После этого не должно показаться удивительным, что весть о ночном путешествии лаврского “паразита” верхом на быке казалась занятною и многих интересовало: какие это будет иметь для него последствия? Но дни проходили за днями, а паразит оставался на своём месте, и строгие люди стали смущаться, что же это митрополит: он ослабел, он слишком стар, или, наконец, от него все это скрыли? Возможно ли, чтобы за все это бесчинное вольтижерство такого видного инока ему совсем ничего не было?
Но все эти люди смущались напрасно: происшествие не осталось безызвестным владыке, да это было и невозможно, так как разгорячённый вол или сам занёс наездника к митрополичьим покоям, или же паразит нарочно его сюда направил.
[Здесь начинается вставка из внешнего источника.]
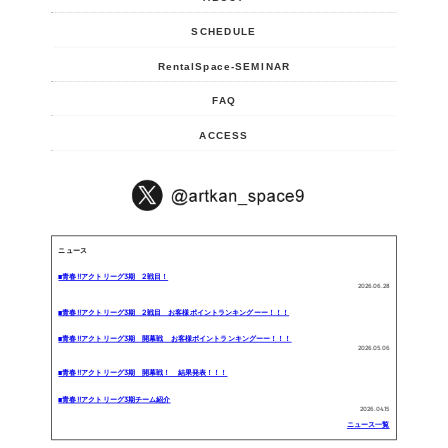
SCHEDULE
RentalSpace-SEMINAR
FAQ
ACCESS
ニュース
■青春!!アクトリーグ3期 2戦目！
2026.06.28
■青春!!アクトリーグ3期 2戦目 お客様ポイントランキングーー！！！
■青春!!アクトリーグ3期 開幕戦 お客様ポイントランキングーー！！！
2026.05.06
■青春!!アクトリーグ3期 開幕戦！ 結果発表！！！
■青春!!アクトリーグ3期チーム紹介
2026.04.15
ニュース一覧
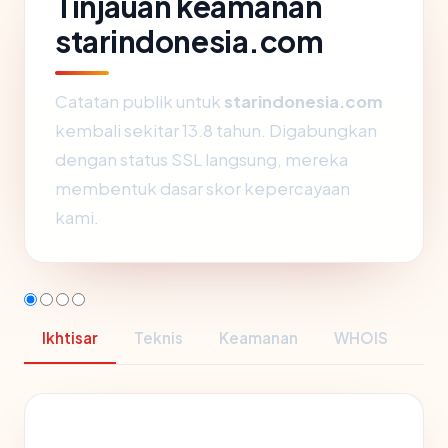
Tinjauan keamanan
starindonesia.com
Catatan publik untuk
starindonesia.com
kembali sekitar 13.8 tahun. Digabungkan
dengan status SSL langsung, mereka
membentuk dasar skor kepercayaan
kami.
Ikhtisar
Teknis
Keamanan
WHOIS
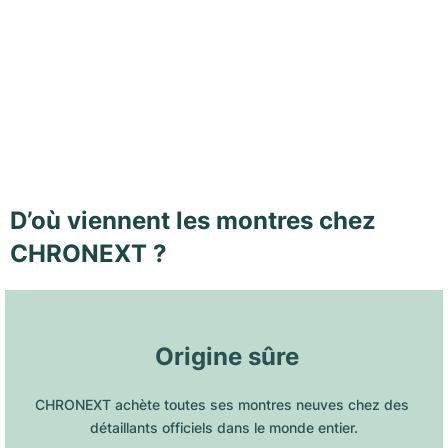
D’où viennent les montres chez
CHRONEXT ?
 Origine sûre
CHRONEXT achète toutes ses montres neuves chez des 
détaillants officiels dans le monde entier.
Владыка стал на высоте своего призвания: он взыскал с вольтижёра, и взыскал, по-своему, не только справедливо, но даже строго.
Управлявший тогда лаврскою типографиею очень образованный монах, к которому я часто хаживал учиться гальванопластике, рассказывал мне по секрету всю сцену разбирательства этого дела у Филарета.
Митрополит, имея, как я сказал, превосходного наместника в лавре, не захотел даже ему доверить разбора этого необычайного дела, а решил сам его разобрать и наказать виновного примерно.
Как инок строгой жизни, он, разумеется, был сильно возмущён и разгневан произведённым беспорядком и собирался быть так строг, что даже опасался, как бы не дойти до жестокости.
Приступая к открытию судьбища, он все обращался к одному из приближённых к нему монахов, благочинному Варлааму (впоследствии наместнику) и говорил ему:
— Боюсь, что я буду жесток, — а?
Покойный Варлаам его успокоивал, говоря, что виновный ст?ит сильного наказания.
— Да, разумеется, он, дурак, ст?ит, но я боюсь, что я буду уже очень жесток, — а? — повторял митрополит.
— Ничего, ваше высокопреосвященство! Он снесёт.
— Снесёт-то снесёт, но ведь это нехорошо, что я буду очень жесток.
Настал час суда — разумеется, суда келейного, происходившего только в присутствии двух-трех почётных старцев.